Premier film de Giacomo Abruz­zese, Disco Boy n’a qu’un seul défaut : son titre, le rédui­sant à la scène de boîte de nuit finale assez conve­nue, rappe­lant comme deux miroirs de boule à facettes le Beau travail de Claire Denis, film de Légion étran­gère lui aussi, auquel on songe beau­coup ici. Car ce film de guerre apatride et capi­teux a des quali­tés esthé­tiques super­la­tives, du premier plan tropi­cal sur le torse d’ébène d’un soldat offert à la caméra dans son sommeil, jusqu’aux séquences stupé­fiantes de traque placide dans la jungle nigé­riane, ensor­ce­lées par l’elec­tro de Vita­lic.

Franz Rogowski, acteur fétiche de Chris­tian Petzold.

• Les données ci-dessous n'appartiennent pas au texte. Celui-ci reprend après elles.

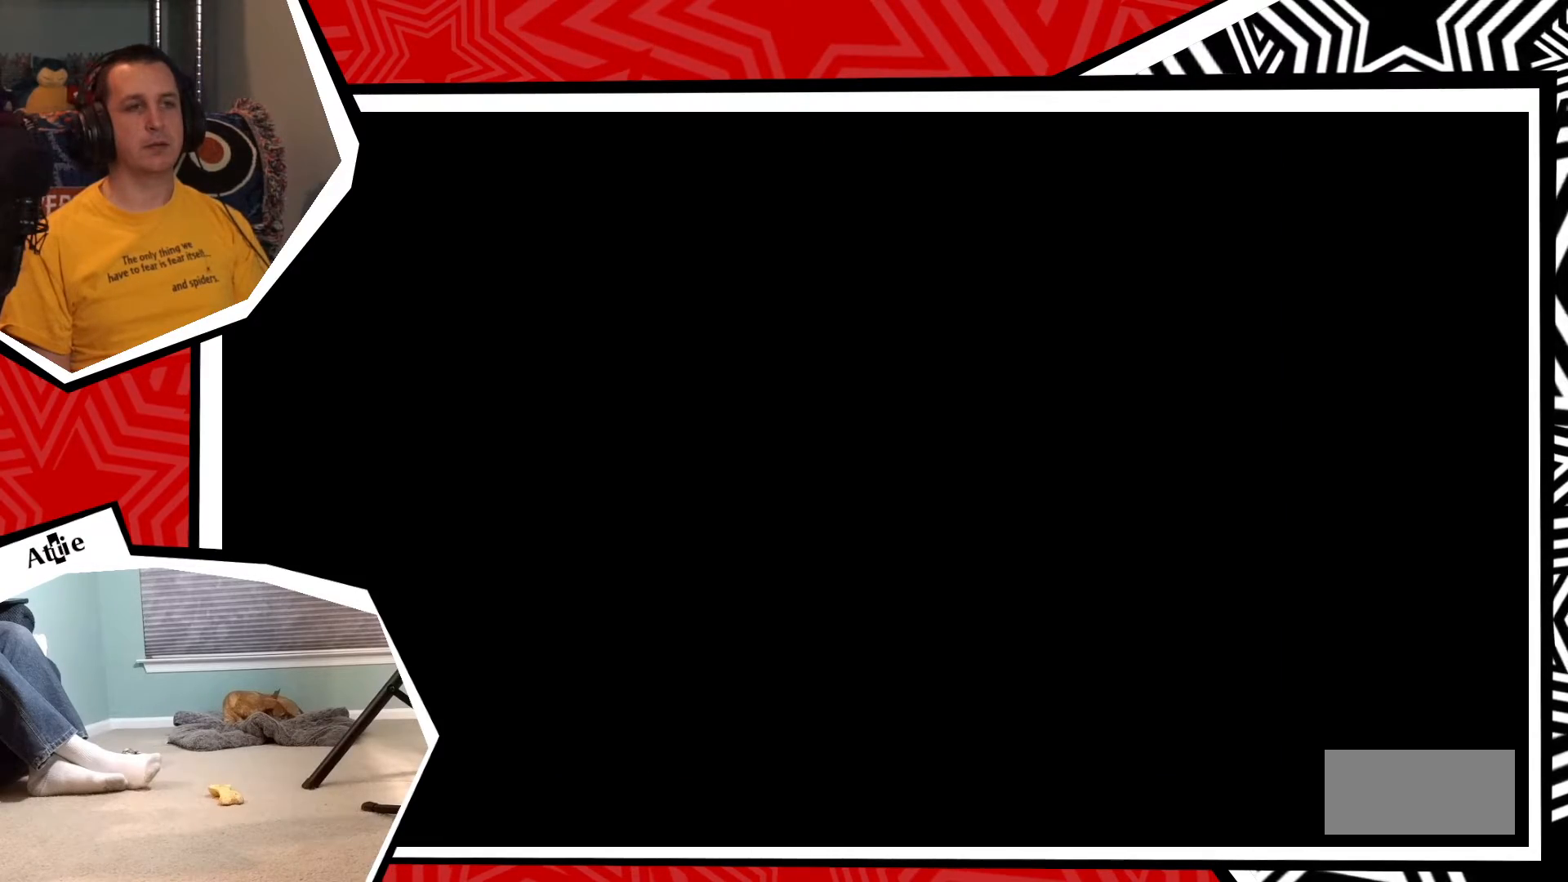
{"buttons": [], "events": []}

Immi­gra­tion forcée contre monde civi­lisé

A travers la fuite d’un soldat biélo-russe entré dans la Légion étran­gère française pour fuir son pays à tout prix, et son étrange frater­nité de combat avec un soldat de l’éman­ci­pa­tion du Delta, Abruz­zese réus­sit un film poli­tique singu­lier, filmant en actes et en beau­tés la revanche des passa­gers clan­des­tins de l’im­mi­gra­tion forcée sur le monde civi­lisé, quelque part entre le récent Paci­fic­tion pour la sensua­lité (ici plutôt mâle), et Les Confins du monde de Guillaume Nicloux, peut-être le plus beau rôle du regretté Gaspard Ulliel. Alors même si ce trans­fert de Disco Boy dans la dernière demi-heure réduit un peu trop cette âpre quête inté­rieure à la Joseph Conrad au cliché d’une banale piste de danse à Paris, ce premier essai est suffi­sam­ment impres­sion­nant pour qu’on retienne le nom de ce réali­sa­teur, lui-même apatride euro­péen, pour un prochain voyage.

Disco Boy de Giacomo Abruz­zese (Fr-It-Bel-Pol, 1h32) avec Franz Rogowski, Morr Ndiaye, Laeti­tia Ky, Matteo Olivet­ti… Sortie le 3 mai.